● **WRITTEN REQUEST**
Could you return, word for word, the lines of the records below, starting at the line that contains "genus: Mitrasacme" and ending at the line that contains "genus: Juncus", with both of those lines included?

::: PROVIDED RECORDS

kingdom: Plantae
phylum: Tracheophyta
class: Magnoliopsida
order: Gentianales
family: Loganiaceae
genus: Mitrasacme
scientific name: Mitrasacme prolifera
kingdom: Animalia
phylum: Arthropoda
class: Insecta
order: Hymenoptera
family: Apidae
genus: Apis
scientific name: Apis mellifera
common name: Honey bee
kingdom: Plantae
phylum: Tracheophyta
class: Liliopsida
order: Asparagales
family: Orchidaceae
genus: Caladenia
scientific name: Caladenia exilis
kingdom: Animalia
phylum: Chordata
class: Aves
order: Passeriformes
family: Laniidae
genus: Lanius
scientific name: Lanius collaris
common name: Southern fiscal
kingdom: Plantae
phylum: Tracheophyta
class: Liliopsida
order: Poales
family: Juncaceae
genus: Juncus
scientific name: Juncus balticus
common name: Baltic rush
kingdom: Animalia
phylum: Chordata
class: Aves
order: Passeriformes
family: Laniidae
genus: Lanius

::::::

● **RESULT**
genus: Mitrasacme
scientific name: Mitrasacme prolifera
kingdom: Animalia
phylum: Arthropoda
class: Insecta
order: Hymenoptera
family: Apidae
genus: Apis
scientific name: Apis mellifera
common name: Honey bee
kingdom: Plantae
phylum: Tracheophyta
class: Liliopsida
order: Asparagales
family: Orchidaceae
genus: Caladenia
scientific name: Caladenia exilis
kingdom: Animalia
phylum: Chordata
class: Aves
order: Passeriformes
family: Laniidae
genus: Lanius
scientific name: Lanius collaris
common name: Southern fiscal
kingdom: Plantae
phylum: Tracheophyta
class: Liliopsida
order: Poales
family: Juncaceae
genus: Juncus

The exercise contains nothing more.